El alma libre, generosa y fuerte
viene, te ve, se asombra,
menosprecia los frívolos deleites,
y aun se siente elevar cuando te nombra.
¡Dios, Dios de la verdad! En otros climas
vi monstruos execrables
blasfemando tu nombre sacrosanto,
sembrar horror y fanatismo impío,
los campos inundar con sangre y llanto,
de hermanos atizar la infanda guerra,
y desolar frenéticos la tierra.
Vilos, y el pecho se inflamó a su vista
en grave indignación.
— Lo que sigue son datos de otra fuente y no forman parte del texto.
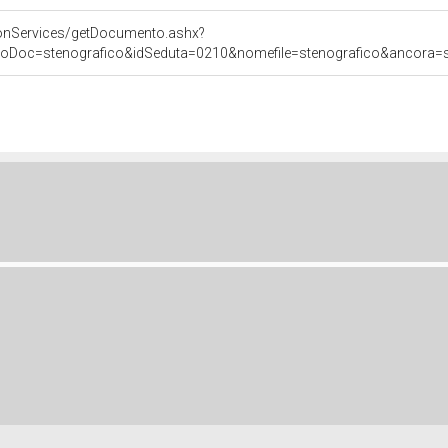
onServices/getDocumento.ashx?
poDoc=stenografico&idSeduta=0210&nomefile=stenografico&ancora=se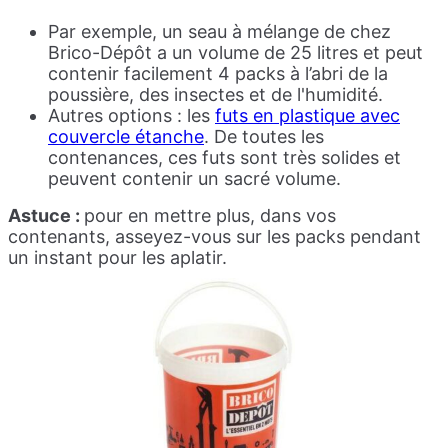
Par exemple, un seau à mélange de chez
Brico-Dépôt a un volume de 25 litres et peut
contenir facilement 4 packs à l’abri de la
poussière, des insectes et de l'humidité.
Autres options : les
futs en plastique avec
couvercle étanche
. De toutes les
contenances, ces futs sont très solides et
peuvent contenir un sacré volume.
Astuce :
pour en mettre plus, dans vos
contenants, asseyez-vous sur les packs pendant
un instant pour les aplatir.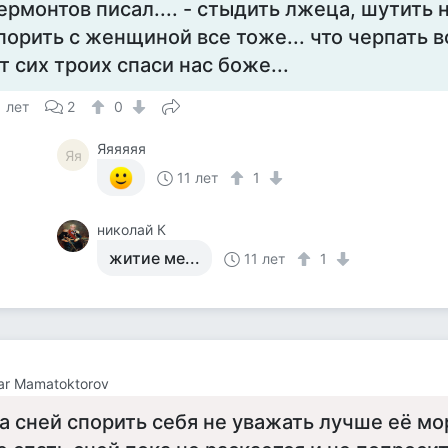
ермонтов писал.... - стыдить лжеца, шутить 
порить с женщиной все тоже... что черпать в
т сих троих спаси нас боже...
1 лет
2
0
Яяяяяя
Яя
11 лет
1
николай К
житие ме...
11 лет
1
ar Mamatoktorov
а сней спорить себя не уважать лучше её мо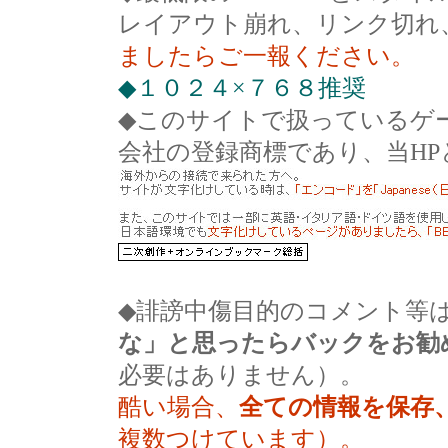
レイアウト崩れ、リンク切れ
ましたらご一報ください。
◆１０２４×７６８推奨
◆このサイトで扱っているゲ
会社の登録商標であり、当H
◆誹謗中傷目的のコメント等
な」と思ったらバックをお勧
必要はありません）。
酷い場合、
全ての情報を保存
複数つけています）。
Por otra parte
vi mentidos filósofos que osaban
escrutar tus misterios, ultrajarte,
y de impiedad al lamentable abismo
a los míseros hombres arrastraban.
Por eso siempre te buscó mi mente
en la sublime soledad: ahora
entera se abre a ti; tu mano siente
en esta inmensidad que me circunda,
y tu profunda voz bajo mi seno
de este raudal en el eterno trueno.
¡Asombroso torrente!
¡Cómo tu vista mi ánimo enajena,
y de terror y admiración me llena!
¿Do[18] tu origen está? ¿Quién fertiliza
por tantos siglos tu inexhausta fuente?
¿Qué poderosa mano
hace que al recibirte
no rebose en la tierra el océano?
Abrió el Señor su mano omnipotente;
cubrió tu faz de nubes agitadas,
dio su voz a tus aguas despeñadas,
y ornó con su arco tu terrible frente.
Miro tus aguas que incansables corren,
como el largo torrente de los siglos
rueda en la eternidad: así del hombre
pasan volando los floridos días
y despierta el dolor...! ¡Ay!, ya agotada
siento mi juventud, mi faz marchita
y la profunda pena que me agita
ruga mi frente de dolor nublada.
Nunca tanto sentí como este día
mi mísero aislamiento, mi abandono,
mi lamentable desamor... ¿Podría
un alma apasionada y borrascosa
sin amor ser feliz?... ¡Oh! ¡Si una hermosa
digna de mí me amase,
y de este abismo al borde turbulento
mi vago pensamiento
y mi andar solitario acompañase!...
¡Cuál gozara, al mirar su faz cubrirse
de leve palidez, y ser más bella
en su dulce terror, y sonreírse
al sostenerla en mis amantes brazos!...
¡Delirios de virtud!... ¡Ay!, desterrado,
sin patria, sin amores,
solo miro ante mí llanto y dolores.
¡Niágara poderoso!,
oye mi última voz: en pocos años
ya devorado habrá la tumba fría
a tu débil cantor. ¡Duren mis versos
cual tu gloria inmortal! Pueda piadoso
al contemplar tu faz algún viajero,
dar un suspiro a la memoria mía.
Y yo, al hundirse el sol en occidente,
vuele gozoso do el Criador me llama,
y al escuchar los ecos de mi fama
alce en las nubes la radiosa frente.